Millennium Post

Unfulfilled potential

With the second largest arable land area, India holds great potential for leading the world in food security and production

Unfulfilled potential

It is high time that India formulates a strategy to multiply food production and make food available to its poor millions at affordable prices instead of wasting energy on strategising agricultural marketing. Ranked 102nd in the 'Global Hunger Index' (GHI) of 117 countries, India urgently needs to increase food production. This is possible. India boasts an arable land area of 159.7 million hectares, the world's second-largest, after the US which has 174.45 million hectares. India is far ahead of fourth-placed China having only 103 million hectares. Russia is placed third with 121.78 million hectares. Yet, India's food grains (mostly wheat and rice) production target for 2020-21 is barely 298.3 million tonnes as against China's 347.9 million tonnes. A major consumer of corn, China's corn production target is 250 million tonnes. China is also a major importer of agricultural products, mostly from the US, to feed its people. Going by a report of the US Department of Agriculture (USDA), India is heading toward a record wheat harvest and near-record rice production for 2020-21. Wheat production is forecast at 105 million tonnes while rice production is estimated at 117 million tonnes. In comparison, China's rice production target is 212 million tonnes and wheat output target 135 million tonnes.

Interestingly, the population estimates of both India and China are nearly at the same level of 1.4 billion each. China's staple food production is more than double the quantity produced in India. Yet, India often claims 'surplus' production of rice and wheat and plans for their export as in the case of the current year while the country's poor starve. Few are interested to find out the reasons behind India's grains 'surplus' claims and yet why so little food is available for millions of its poor families. The annual per capita income in China is USD 10,000, five times more than India's USD 2,000. With only 10 per cent of the world's total arable land area, China supports food demands of over 20 per cent of the world population. Unfortunately, no government in India has been able to explain why the country produces such inadequate quantities of food grains and overall feedstocks for such a large number of population. With proper planning and support from the government, India is quite capable of overtaking China as the world's number one food producer, including grains, meat, fish, poultry and milk. A much higher achievable food production level in India could help double its economic growth apart from achieving distributive justice to cover its underfed and undernourished millions.

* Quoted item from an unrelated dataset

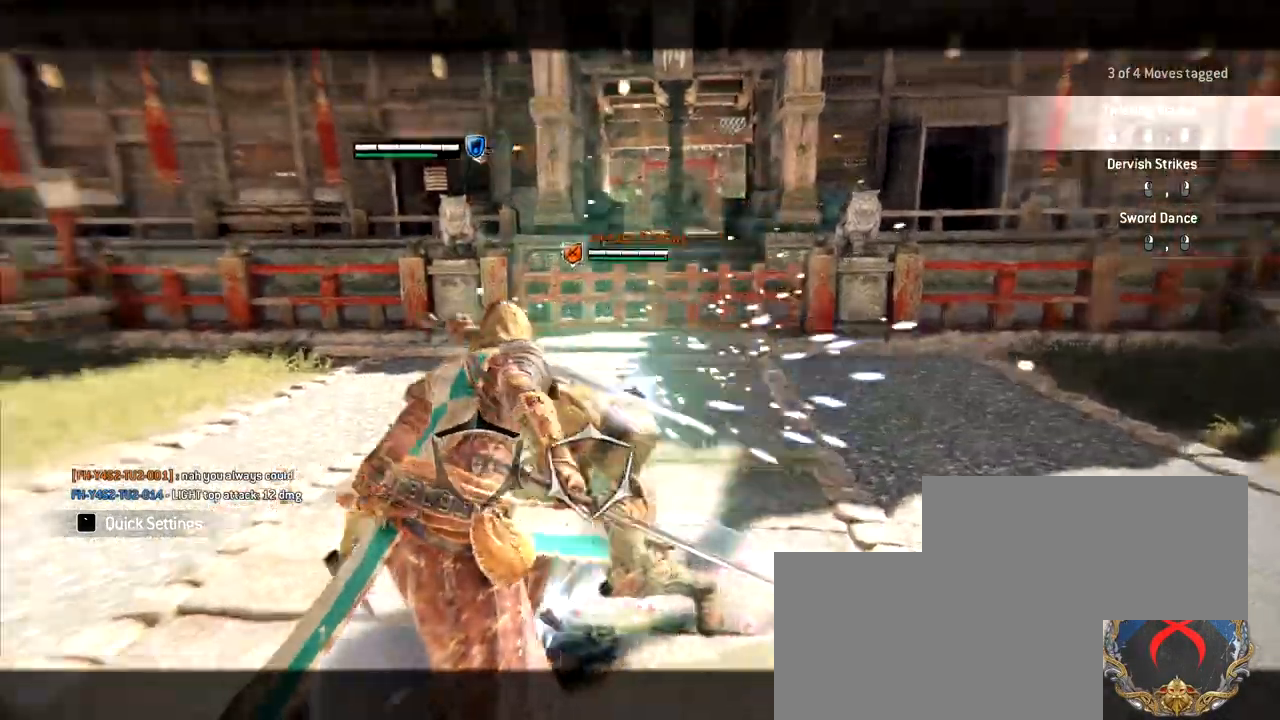
{"keys": [], "mouse": [], "events": [[33, "a", "up"], [67, "d", "down"], [400, "d", "up"], [400, "w", "up"]]}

It is not that India has not achieved much over the decades in food production. But, they have been mostly in pockets to serve those who can afford to buy them. India is second place in the world for milk and rice production. It has also got high classification as a producer of chicken, eggs and beef. However, such achievements helped little to fill the stomach of its hungry millions. India leads the world with the highest farm export growth (21.3 per cent) over the last decade. Paradoxically, nearly 30 per cent of Indian children are 'underweight,' according to the World Health Organisation. The authorities boast about India's growing food exports while the country's underfed millions struggle for a square meal, every day. India is said to be aiming to double farm exports from USD 30 billion to USD 60 billion by 2022, scout new markets hit by COVID-19, and put China at a disadvantage in bilateral farm trade, notes the details of consultations to "recalibrate" the country's agriculture trade policy. India's achievements in food production and export do not explain why it is the lowest-ranked country even among the South Asian nations and way behind the other BRICS countries, the lowest of which is South Africa at 59, in the 2019 Global Hunger Index. China ranks 25th in the index. China's latest food policy is focussed to further fight the state of hunger in the country.

"India's overall rice yields are still well below the world average, with wide variations in productivity among the country's major producing states. Analysts suggest that there is further room for increasing rice productivity in the country by expanding irrigation facilities and further improving the development and adoption of newer varieties and technology," a USDA study report said. Rice consumption in India in 2019-20 was estimated at 102 million tonnes, an increase of only three per cent over the previous year. Consumption is expected to increase further in 2020-21 to 108 million tonnes with the Government pushing more subsidised rice, the USDA said. Rice exports in 2020-21 are forecast to recover to 12 million tonnes on higher exportable supplies.

In this context, it may be pertinent to mention that as late as on February 6, this year, the Chinese Government released its annual policy guidelines on agriculture and rural development known as the 'No 1 Document.' The timing is important in the context of COVID-19 which became a pandemic by then. The Government repeatedly stated that China must be self-reliant in the production of staple grains, namely rice and wheat. This year's 'No 1 Document' stipulates that grain area and production should remain stable in every province in 2020. The minimum support price (MSP) programme will continue to be implemented in major grain-producing regions. Pilot programmes offering full production, cost-based and income-based, insurance will be further expanded in rice, wheat, and corn production areas. The document calls for greater use of high-yield varieties and crop rotation between soybeans and corn. One wishes that the Government of India also produces such a 'No 1 Document', listing the policy guidelines to substantially raise the grain production in the coming years. It should make a clear statement on MSP's future to ensure that more food is made available to the poor at affordable prices.